With all the talk recently about factory nibs versus Lou's nibs, versus custom nibs, I decided to check out what all i have in my pens. 

I write every day with a Classic American fountain that i bought from Woodcraft. Other than the gold finish wearing off the metal parts, i have been very pleased with this pen. I recently changed the nib out for one of Lou's nibs after practicing with the factory nib. Tonight, i decided to dig out the old factory nib just to see if it said anything on it, or just the "Dayacom Germany M" that is stamped on the nibs in my Jr. Gent, and Jr. Emp. 

TO MY SUPRISE, it did not have the same stamp. The Classic American Fountain nib says "Irridium point Germany". 

When compared side by side, the Woodcraft nib looks almost identicle to Lou's nib, except the logo naturally. They are both alot shinier than the dayacom nib, which my finishing experience tells me that they are smoother. I noticed no difference when i switched from the Woodcraft nib to Lou's nib. I have not used a "Dayacom" nib yet so i can't comment. 

I think this MIGHT be where some people are not noticing a difference. They are replacing an upgraded nib with an upgraded nib. 


Not to mention... it seemed kinda weird to get such a good nib with a $9 kit, and such a bad? nib with a $50 kit...


----------



## RussFairfield (Aug 25, 2009)

RAdams said:


> I think this MIGHT be where some people are not noticing a difference. They are replacing an upgraded nib with an upgraded nib.
> 
> Not to mention... it seemed kinda weird to get such a good nib with a $9 kit, and such a bad? nib with a $50 kit...



You have hit the problem with the kits. There is no consistency between the different packages of the same kit. Some will have a good nib, and some will have a scratchy beast that is worse than bad.

That inconsistency is not a good thing to have if you are selling pens.

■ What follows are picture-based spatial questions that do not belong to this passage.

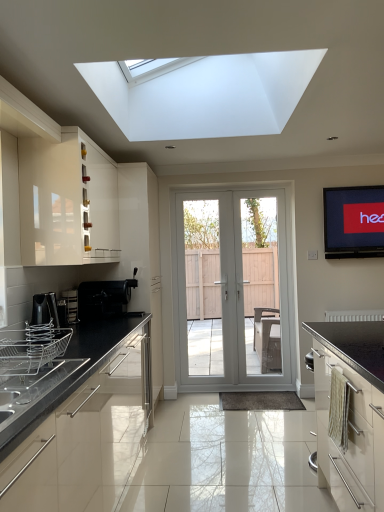
The image size is (384, 512). What do you see at coordinates (206, 289) in the screenshot?
I see `white glossy screen door at center, placed as the second screen door when sorted from right to left` at bounding box center [206, 289].

What do you see at coordinates (71, 305) in the screenshot? This screenshot has height=512, width=384. I see `satin silver toaster at left, placed as the second appliance when sorted from back to front` at bounding box center [71, 305].

What do you see at coordinates (262, 286) in the screenshot? Image resolution: width=384 pixels, height=512 pixels. I see `white glossy door at center, acting as the second screen door starting from the left` at bounding box center [262, 286].

Image resolution: width=384 pixels, height=512 pixels. What are the coordinates of `metallic silver dish rack at left, the 3th appliance viewed from the back` in the screenshot? It's located at (45, 309).

Image resolution: width=384 pixels, height=512 pixels. What are the coordinates of `matte black tv at upper right` in the screenshot? It's located at (353, 221).

Measure the distance between matte black oven at lower right, marked as the first cabinetry in a front-to-back arrangement, and camera.

The distance of matte black oven at lower right, marked as the first cabinetry in a front-to-back arrangement, from camera is 4.83 feet.

The height and width of the screenshot is (512, 384). What do you see at coordinates (350, 411) in the screenshot?
I see `matte black oven at lower right, acting as the 1th cabinetry starting from the bottom` at bounding box center [350, 411].

Where is `white glossy door at center`? This screenshot has width=384, height=512. white glossy door at center is located at coordinates (236, 295).

Locate an element on the screen. The image size is (384, 512). the 4th appliance below the glossy white cabinet at upper left, the 2th cabinetry from the front (from a real-world perspective) is located at coordinates [31, 348].

Which of these two, glossy white cabinet at upper left, the first cabinetry from the top, or satin silver dish rack at left, which is the fourth appliance from back to front, is wider?

glossy white cabinet at upper left, the first cabinetry from the top, is wider.

Can you confirm if glossy white cabinet at upper left, the 2th cabinetry from the front, is positioned to the left of satin silver dish rack at left, the first appliance viewed from the front?

Yes, glossy white cabinet at upper left, the 2th cabinetry from the front, is to the left of satin silver dish rack at left, the first appliance viewed from the front.

How much distance is there between glossy white cabinet at upper left, which is counted as the first cabinetry, starting from the left, and satin silver dish rack at left, which is the fourth appliance from back to front?

The distance of glossy white cabinet at upper left, which is counted as the first cabinetry, starting from the left, from satin silver dish rack at left, which is the fourth appliance from back to front, is 29.83 inches.

From the image's perspective, is white glossy door at center, acting as the second screen door starting from the left, located above or below metallic silver dish rack at left, which is the 2th appliance in front-to-back order?

white glossy door at center, acting as the second screen door starting from the left, is above metallic silver dish rack at left, which is the 2th appliance in front-to-back order.

Between white glossy door at center, acting as the second screen door starting from the left, and metallic silver dish rack at left, which is the 2th appliance in front-to-back order, which one has larger size?

white glossy door at center, acting as the second screen door starting from the left, is bigger.

Which of these two, white glossy door at center, which ranks as the first screen door in right-to-left order, or metallic silver dish rack at left, which is the 2th appliance in front-to-back order, is wider?

Wider between the two is metallic silver dish rack at left, which is the 2th appliance in front-to-back order.

From a real-world perspective, is white glossy door at center, which ranks as the first screen door in right-to-left order, below metallic silver dish rack at left, the 3th appliance viewed from the back?

Yes, from a real-world perspective, white glossy door at center, which ranks as the first screen door in right-to-left order, is beneath metallic silver dish rack at left, the 3th appliance viewed from the back.

Is matte black oven at lower right, acting as the second cabinetry starting from the top, beside matte black tv at upper right?

There is a gap between matte black oven at lower right, acting as the second cabinetry starting from the top, and matte black tv at upper right.

From the image's perspective, which one is positioned higher, matte black oven at lower right, acting as the 2th cabinetry starting from the back, or matte black tv at upper right?

From the image's view, matte black tv at upper right is above.

Which of these two, matte black oven at lower right, the second cabinetry positioned from the left, or matte black tv at upper right, is thinner?

Thinner between the two is matte black tv at upper right.

Is matte black oven at lower right, acting as the 2th cabinetry starting from the back, facing away from matte black tv at upper right?

No, matte black tv at upper right is not at the back of matte black oven at lower right, acting as the 2th cabinetry starting from the back.

Does satin silver toaster at left, placed as the second appliance when sorted from back to front, turn towards white glossy door at center, which ranks as the first screen door in right-to-left order?

No, satin silver toaster at left, placed as the second appliance when sorted from back to front, is not turned towards white glossy door at center, which ranks as the first screen door in right-to-left order.

Which of these two, satin silver toaster at left, the 3th appliance from the front, or white glossy door at center, which ranks as the first screen door in right-to-left order, is bigger?

With larger size is white glossy door at center, which ranks as the first screen door in right-to-left order.

Looking at this image, from the image's perspective, between satin silver toaster at left, the 3th appliance from the front, and white glossy door at center, which ranks as the first screen door in right-to-left order, which one is located above?

white glossy door at center, which ranks as the first screen door in right-to-left order.

Which object is more forward, satin silver toaster at left, the 3th appliance from the front, or white glossy door at center, acting as the second screen door starting from the left?

satin silver toaster at left, the 3th appliance from the front, is more forward.

Does black matte coffee machine at left, the first appliance positioned from the back, have a lesser height compared to matte black tv at upper right?

Correct, black matte coffee machine at left, the first appliance positioned from the back, is not as tall as matte black tv at upper right.

Between black matte coffee machine at left, placed as the 4th appliance when sorted from front to back, and matte black tv at upper right, which one has larger size?

black matte coffee machine at left, placed as the 4th appliance when sorted from front to back.

Could you tell me if black matte coffee machine at left, placed as the 4th appliance when sorted from front to back, is facing matte black tv at upper right?

No, black matte coffee machine at left, placed as the 4th appliance when sorted from front to back, is not facing towards matte black tv at upper right.

From the image's perspective, is matte black tv at upper right beneath satin silver toaster at left, placed as the second appliance when sorted from back to front?

No, from the image's perspective, matte black tv at upper right is not below satin silver toaster at left, placed as the second appliance when sorted from back to front.

From a real-world perspective, who is located higher, matte black tv at upper right or satin silver toaster at left, placed as the second appliance when sorted from back to front?

From a 3D spatial view, matte black tv at upper right is above.

What's the angular difference between matte black tv at upper right and satin silver toaster at left, the 3th appliance from the front,'s facing directions?

The angular difference between matte black tv at upper right and satin silver toaster at left, the 3th appliance from the front, is 88.6 degrees.

Is matte black tv at upper right bigger or smaller than satin silver toaster at left, placed as the second appliance when sorted from back to front?

Considering their sizes, matte black tv at upper right takes up more space than satin silver toaster at left, placed as the second appliance when sorted from back to front.

Considering the relative sizes of metallic silver dish rack at left, the 3th appliance viewed from the back, and satin silver toaster at left, placed as the second appliance when sorted from back to front, in the image provided, is metallic silver dish rack at left, the 3th appliance viewed from the back, shorter than satin silver toaster at left, placed as the second appliance when sorted from back to front,?

No.

Is metallic silver dish rack at left, the 3th appliance viewed from the back, oriented away from satin silver toaster at left, the 3th appliance from the front?

metallic silver dish rack at left, the 3th appliance viewed from the back, does not have its back to satin silver toaster at left, the 3th appliance from the front.

Considering the positions of points (36, 313) and (76, 305), is point (36, 313) farther from camera compared to point (76, 305)?

No, it is not.

Measure the distance between metallic silver dish rack at left, the 3th appliance viewed from the back, and satin silver toaster at left, placed as the second appliance when sorted from back to front.

metallic silver dish rack at left, the 3th appliance viewed from the back, is 17.39 inches away from satin silver toaster at left, placed as the second appliance when sorted from back to front.

This screenshot has width=384, height=512. In order to click on the 2nd appliance in front of the glossy white cabinet at upper left, which ranks as the 2th cabinetry in right-to-left order, counting from the anchor's position in this screenshot , I will do `click(31, 348)`.

Locate an element on the screen. This screenshot has width=384, height=512. the 2nd screen door to the right of the metallic silver dish rack at left, which is the 2th appliance in front-to-back order, starting your count from the anchor is located at coordinates (262, 286).

Looking at the image, which one is located further to white glossy door at center, white glossy screen door at center, placed as the second screen door when sorted from right to left, or matte black tv at upper right?

matte black tv at upper right.

Considering their positions, is matte black tv at upper right positioned closer to white glossy door at center than white glossy door at center, which ranks as the first screen door in right-to-left order?

white glossy door at center, which ranks as the first screen door in right-to-left order, lies closer to white glossy door at center than the other object.

Considering their positions, is black matte coffee machine at left, the first appliance positioned from the back, positioned further to satin silver toaster at left, placed as the second appliance when sorted from back to front, than glossy white cabinet at upper left, arranged as the first cabinetry when viewed from the back?

glossy white cabinet at upper left, arranged as the first cabinetry when viewed from the back.

Which object lies further to the anchor point satin silver dish rack at left, which is the fourth appliance from back to front, matte black tv at upper right or white glossy screen door at center, the 1th screen door positioned from the left?

matte black tv at upper right is further to satin silver dish rack at left, which is the fourth appliance from back to front.

From the image, which object appears to be farther from metallic silver dish rack at left, which is the 2th appliance in front-to-back order, matte black oven at lower right, the second cabinetry positioned from the left, or glossy white cabinet at upper left, the 2th cabinetry from the front?

The object further to metallic silver dish rack at left, which is the 2th appliance in front-to-back order, is matte black oven at lower right, the second cabinetry positioned from the left.

Considering their positions, is white glossy door at center positioned further to glossy white cabinet at upper left, which ranks as the 2th cabinetry in right-to-left order, than metallic silver dish rack at left, which is the 2th appliance in front-to-back order?

white glossy door at center lies further to glossy white cabinet at upper left, which ranks as the 2th cabinetry in right-to-left order, than the other object.

Looking at the image, which one is located further to black matte coffee machine at left, the first appliance positioned from the back, satin silver dish rack at left, the first appliance viewed from the front, or satin silver toaster at left, the 3th appliance from the front?

satin silver dish rack at left, the first appliance viewed from the front, is further to black matte coffee machine at left, the first appliance positioned from the back.

From the image, which object appears to be farther from satin silver dish rack at left, the first appliance viewed from the front, matte black oven at lower right, acting as the 2th cabinetry starting from the back, or glossy white cabinet at upper left, the 2th cabinetry from the front?

Among the two, matte black oven at lower right, acting as the 2th cabinetry starting from the back, is located further to satin silver dish rack at left, the first appliance viewed from the front.

The height and width of the screenshot is (512, 384). Identify the location of cabinetry between matte black oven at lower right, the second cabinetry positioned from the left, and white glossy door at center, acting as the second screen door starting from the left, along the z-axis. (67, 202).

The width and height of the screenshot is (384, 512). What are the coordinates of `cabinetry between satin silver dish rack at left, the first appliance viewed from the front, and white glossy door at center from front to back` in the screenshot? It's located at (67, 202).

The height and width of the screenshot is (512, 384). Find the location of `appliance between metallic silver dish rack at left, which is the 2th appliance in front-to-back order, and black matte coffee machine at left, the first appliance positioned from the back, along the z-axis`. appliance between metallic silver dish rack at left, which is the 2th appliance in front-to-back order, and black matte coffee machine at left, the first appliance positioned from the back, along the z-axis is located at coordinates (71, 305).

At what (x,y) coordinates should I click in order to perform the action: click on door between white glossy screen door at center, placed as the second screen door when sorted from right to left, and matte black tv at upper right, in the horizontal direction. Please return your answer as a coordinate pair (x, y). Looking at the image, I should click on (236, 295).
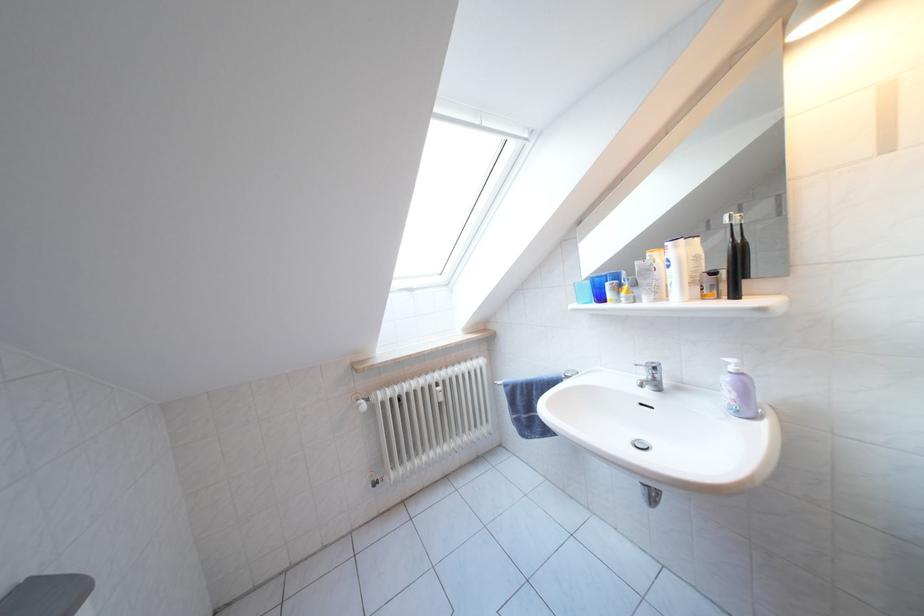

The advantage of buying the steel nib from Lou is that every one will always be the same, and that is a good thing if you are selling pens.


----------



## OKLAHOMAN (Aug 25, 2009)

Ron, Russ is 100 percent right, I have found some (maybe 1 in 10) kit nibs to be OK not great but usable while aftermarket F/S nibs from Lou are always smooth writing so thats why I change all my nibs upon selling. You got lucky with your personal pen using the supplied nib but don't expect that to be the norm.


BTW your package went out today.......Roy


----------



## RAdams (Aug 26, 2009)

I recieved my package today!!! THANK YOU!!!!! 

And thanks for the heads up as well... That is kinda what i thought was going on. I will definately be changing all of my nibs.


----------